7 réflexions sur « Une histoire simple et banale 3e partie »

  1. "Il faut peut-être que j'amène un MP5 pour le poser en évidence sur la table"
    Un katana aurait plus de classe amha, et accompagnerait merveilleusement bien le flegme que vous démontrez 😉

  2. Toujours aussi intéressant, je suis ce "feuilleton-réalité" avec avidité !
    Je n'ai pas encore eu l'occasion de vous le dire, mais transposer les noms dans l'univers de Dune est une excellente idée !

  3. La qualité qie vous donnez à vos recits, c'est du grand art.

    Impatient de lire la suite.

    Merci

  4. Bonjour,

    Tout simplement "bravo", c'est non seulement captivant mais aussi instructif.

    PS : comme "Loni", j'ai grande hâte d'avoir la suite de l'histoire.

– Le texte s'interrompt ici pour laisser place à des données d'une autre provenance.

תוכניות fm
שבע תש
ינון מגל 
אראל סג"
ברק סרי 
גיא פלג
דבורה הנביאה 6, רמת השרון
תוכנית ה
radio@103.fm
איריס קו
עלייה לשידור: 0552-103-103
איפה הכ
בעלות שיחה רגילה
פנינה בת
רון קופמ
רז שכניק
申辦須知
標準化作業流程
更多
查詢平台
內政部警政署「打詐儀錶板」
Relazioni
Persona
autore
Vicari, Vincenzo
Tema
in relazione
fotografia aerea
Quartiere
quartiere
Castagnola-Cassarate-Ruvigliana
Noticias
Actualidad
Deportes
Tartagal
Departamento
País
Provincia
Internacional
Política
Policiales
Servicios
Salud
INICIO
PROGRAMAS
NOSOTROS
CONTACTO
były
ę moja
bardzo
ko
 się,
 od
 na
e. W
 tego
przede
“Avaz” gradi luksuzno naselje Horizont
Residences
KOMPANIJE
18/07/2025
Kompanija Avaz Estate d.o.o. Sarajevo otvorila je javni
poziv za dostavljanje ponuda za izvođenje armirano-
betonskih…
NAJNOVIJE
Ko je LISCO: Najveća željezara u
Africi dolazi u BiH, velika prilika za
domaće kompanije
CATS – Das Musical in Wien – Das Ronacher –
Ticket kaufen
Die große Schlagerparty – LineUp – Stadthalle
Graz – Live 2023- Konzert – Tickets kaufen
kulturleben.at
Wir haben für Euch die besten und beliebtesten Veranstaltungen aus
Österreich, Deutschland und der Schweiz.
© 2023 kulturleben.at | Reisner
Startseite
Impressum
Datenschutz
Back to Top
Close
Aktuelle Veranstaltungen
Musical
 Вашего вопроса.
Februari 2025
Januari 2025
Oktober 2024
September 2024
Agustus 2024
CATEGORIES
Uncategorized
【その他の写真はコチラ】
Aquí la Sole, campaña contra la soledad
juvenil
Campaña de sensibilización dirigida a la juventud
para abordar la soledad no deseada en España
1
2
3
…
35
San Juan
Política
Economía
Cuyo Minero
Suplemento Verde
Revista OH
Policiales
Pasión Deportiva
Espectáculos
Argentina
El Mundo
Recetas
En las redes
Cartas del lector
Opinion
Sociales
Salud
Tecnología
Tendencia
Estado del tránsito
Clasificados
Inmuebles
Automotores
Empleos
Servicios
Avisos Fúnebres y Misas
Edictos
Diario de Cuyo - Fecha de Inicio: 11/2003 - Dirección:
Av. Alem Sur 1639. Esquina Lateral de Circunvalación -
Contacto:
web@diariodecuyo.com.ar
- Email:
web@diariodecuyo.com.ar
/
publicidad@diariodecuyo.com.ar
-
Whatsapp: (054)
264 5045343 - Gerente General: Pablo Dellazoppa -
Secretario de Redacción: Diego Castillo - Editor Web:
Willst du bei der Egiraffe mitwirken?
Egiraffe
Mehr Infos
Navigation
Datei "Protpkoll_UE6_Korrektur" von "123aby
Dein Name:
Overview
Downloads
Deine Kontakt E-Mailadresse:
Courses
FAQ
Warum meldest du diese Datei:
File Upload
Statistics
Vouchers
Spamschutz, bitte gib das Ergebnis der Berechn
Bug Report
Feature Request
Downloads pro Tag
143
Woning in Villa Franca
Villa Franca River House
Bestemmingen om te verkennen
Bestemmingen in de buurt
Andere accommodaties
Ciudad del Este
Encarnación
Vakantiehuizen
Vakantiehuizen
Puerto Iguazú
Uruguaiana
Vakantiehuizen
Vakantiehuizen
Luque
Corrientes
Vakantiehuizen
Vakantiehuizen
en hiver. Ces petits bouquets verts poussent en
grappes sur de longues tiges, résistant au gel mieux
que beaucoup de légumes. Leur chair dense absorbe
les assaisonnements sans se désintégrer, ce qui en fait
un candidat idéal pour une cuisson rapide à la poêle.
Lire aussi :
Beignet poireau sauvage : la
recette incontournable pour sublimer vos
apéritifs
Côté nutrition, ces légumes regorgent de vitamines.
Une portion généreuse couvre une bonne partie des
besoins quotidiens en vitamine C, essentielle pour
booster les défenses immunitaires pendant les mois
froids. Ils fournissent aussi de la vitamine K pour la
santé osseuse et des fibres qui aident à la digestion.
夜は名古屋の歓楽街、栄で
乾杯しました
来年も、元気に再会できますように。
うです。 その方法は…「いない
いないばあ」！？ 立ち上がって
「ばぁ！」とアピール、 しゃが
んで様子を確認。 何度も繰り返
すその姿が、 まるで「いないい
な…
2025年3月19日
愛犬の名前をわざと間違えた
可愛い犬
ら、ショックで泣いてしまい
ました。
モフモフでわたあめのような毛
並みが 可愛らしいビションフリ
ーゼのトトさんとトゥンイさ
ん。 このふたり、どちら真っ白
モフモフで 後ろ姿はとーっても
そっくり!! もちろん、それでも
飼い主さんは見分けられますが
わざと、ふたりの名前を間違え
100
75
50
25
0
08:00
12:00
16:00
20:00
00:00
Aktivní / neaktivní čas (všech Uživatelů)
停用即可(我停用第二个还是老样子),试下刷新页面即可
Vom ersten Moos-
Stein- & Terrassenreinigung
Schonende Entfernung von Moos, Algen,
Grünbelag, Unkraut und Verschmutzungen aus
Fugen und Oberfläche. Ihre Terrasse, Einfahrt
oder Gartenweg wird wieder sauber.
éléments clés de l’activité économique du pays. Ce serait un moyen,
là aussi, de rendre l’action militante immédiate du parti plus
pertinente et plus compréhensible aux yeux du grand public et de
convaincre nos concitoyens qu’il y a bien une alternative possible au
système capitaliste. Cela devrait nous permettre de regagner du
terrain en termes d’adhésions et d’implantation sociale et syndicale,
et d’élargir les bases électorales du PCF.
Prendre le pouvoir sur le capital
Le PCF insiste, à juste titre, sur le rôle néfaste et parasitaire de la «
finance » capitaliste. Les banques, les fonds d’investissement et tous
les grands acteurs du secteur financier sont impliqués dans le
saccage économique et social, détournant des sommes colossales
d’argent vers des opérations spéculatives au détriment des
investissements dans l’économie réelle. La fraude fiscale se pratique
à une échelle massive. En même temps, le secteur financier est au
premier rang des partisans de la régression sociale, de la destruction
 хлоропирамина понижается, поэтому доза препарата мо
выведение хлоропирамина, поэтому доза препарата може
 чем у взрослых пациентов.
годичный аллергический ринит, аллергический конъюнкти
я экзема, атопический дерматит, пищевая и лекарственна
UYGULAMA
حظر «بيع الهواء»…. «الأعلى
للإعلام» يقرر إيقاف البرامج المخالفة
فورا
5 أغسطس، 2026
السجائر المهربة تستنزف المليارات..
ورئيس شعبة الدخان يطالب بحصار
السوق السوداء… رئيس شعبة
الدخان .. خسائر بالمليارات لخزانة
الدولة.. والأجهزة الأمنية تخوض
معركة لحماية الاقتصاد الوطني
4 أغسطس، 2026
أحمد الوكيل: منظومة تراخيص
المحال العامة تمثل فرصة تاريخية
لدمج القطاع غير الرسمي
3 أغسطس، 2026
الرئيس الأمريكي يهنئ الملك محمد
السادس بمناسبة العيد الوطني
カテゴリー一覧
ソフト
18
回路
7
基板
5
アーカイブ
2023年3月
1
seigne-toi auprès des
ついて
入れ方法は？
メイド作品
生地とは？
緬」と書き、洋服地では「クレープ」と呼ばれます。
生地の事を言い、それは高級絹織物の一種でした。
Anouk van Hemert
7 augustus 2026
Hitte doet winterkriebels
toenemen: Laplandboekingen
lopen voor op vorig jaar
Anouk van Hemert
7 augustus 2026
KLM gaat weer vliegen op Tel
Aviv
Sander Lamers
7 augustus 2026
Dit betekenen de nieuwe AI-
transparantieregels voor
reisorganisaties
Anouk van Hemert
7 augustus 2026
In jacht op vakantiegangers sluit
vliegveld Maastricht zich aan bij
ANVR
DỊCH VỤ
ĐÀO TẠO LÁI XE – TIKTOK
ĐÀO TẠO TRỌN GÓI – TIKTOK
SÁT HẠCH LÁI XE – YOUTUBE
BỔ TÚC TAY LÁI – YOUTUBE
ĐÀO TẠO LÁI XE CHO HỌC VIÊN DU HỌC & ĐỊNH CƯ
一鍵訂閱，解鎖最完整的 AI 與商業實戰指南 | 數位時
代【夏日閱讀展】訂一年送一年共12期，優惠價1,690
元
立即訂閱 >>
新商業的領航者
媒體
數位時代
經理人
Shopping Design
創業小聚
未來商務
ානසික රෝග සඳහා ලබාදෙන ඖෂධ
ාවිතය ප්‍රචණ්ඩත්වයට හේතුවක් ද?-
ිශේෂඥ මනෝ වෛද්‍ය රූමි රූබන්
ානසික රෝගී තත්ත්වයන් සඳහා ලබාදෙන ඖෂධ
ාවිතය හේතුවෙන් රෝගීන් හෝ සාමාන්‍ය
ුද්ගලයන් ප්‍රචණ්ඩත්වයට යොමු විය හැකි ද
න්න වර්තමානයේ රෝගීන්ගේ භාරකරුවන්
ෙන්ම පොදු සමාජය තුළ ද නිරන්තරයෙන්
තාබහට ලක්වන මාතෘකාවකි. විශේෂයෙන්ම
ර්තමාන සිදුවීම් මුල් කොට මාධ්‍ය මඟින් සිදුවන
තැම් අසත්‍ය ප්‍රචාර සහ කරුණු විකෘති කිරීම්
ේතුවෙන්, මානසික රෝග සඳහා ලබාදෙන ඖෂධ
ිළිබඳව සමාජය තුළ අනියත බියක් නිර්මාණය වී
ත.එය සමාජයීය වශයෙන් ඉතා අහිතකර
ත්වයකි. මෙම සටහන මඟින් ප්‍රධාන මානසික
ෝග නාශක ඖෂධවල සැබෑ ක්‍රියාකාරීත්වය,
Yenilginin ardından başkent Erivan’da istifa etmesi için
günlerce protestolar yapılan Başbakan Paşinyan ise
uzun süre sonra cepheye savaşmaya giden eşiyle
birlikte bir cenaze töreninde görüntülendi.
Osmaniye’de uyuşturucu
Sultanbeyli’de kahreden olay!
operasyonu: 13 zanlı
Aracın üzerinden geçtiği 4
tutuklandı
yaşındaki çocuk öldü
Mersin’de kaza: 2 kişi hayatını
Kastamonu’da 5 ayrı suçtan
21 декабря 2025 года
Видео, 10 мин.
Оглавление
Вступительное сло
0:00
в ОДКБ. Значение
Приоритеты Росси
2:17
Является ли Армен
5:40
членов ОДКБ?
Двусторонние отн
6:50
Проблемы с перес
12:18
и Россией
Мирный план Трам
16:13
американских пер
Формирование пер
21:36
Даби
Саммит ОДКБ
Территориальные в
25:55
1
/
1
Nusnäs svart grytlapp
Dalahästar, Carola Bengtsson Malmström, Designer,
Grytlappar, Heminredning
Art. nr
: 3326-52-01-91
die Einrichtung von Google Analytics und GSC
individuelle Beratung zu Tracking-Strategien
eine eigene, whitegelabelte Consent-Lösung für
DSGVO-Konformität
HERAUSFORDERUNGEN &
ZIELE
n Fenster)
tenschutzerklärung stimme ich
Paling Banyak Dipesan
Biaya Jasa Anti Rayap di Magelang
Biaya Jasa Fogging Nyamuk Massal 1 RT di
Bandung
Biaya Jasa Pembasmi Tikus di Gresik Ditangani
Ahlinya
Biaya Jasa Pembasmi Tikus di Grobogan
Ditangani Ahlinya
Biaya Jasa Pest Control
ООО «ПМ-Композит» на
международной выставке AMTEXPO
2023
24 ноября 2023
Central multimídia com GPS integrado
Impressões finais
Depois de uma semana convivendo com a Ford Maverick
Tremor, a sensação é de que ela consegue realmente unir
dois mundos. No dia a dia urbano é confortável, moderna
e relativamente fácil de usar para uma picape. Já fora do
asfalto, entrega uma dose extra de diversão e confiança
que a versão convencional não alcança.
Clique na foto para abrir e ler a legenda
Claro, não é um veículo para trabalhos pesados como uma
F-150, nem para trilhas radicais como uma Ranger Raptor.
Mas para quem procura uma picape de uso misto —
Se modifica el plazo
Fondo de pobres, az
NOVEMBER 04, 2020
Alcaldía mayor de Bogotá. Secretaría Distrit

  5. Intéressant le "ingénieur centralien directeur informatique dans une grande école". Est-ce qu'on pouvait dire "ingénieur et directeur informatique dans une école d’ingénieur" ?
    C'est bien francais ca de vouloir preciser l'ecole du diplome apres tant d'annee apres la remise du diplome. Et aussi le mot "grande", etrange.
    Ici aux USA l'experience professionnelle est plus importante que le diplome (on ne dit pas "je suis ingenieur MIT" mais "je suis un ingenieur qui a travaille X annees chez Y au poste Z" ou tout simplement "ingenieur" avec la fonction). Et vous devez aussi savoir qu'il n'y pas de denomination pour les ecoles d'ingenieurs, quelles soient "grandes" ou "minuscules", ce sont toutes des universites.

  6. @Anonyme: Je ne connais pas M. David Znaty, mais je n'ai aucune raison de penser qu'il ne s'agit pas d'un expert judiciaire expérimenté, indépendant, et particulièrement compétent techniquement.

    Vous faites un procès d'intention.

    Je suis beaucoup plus intéressé par le rapport qu'il va remettre, si celui-ci est rendu public.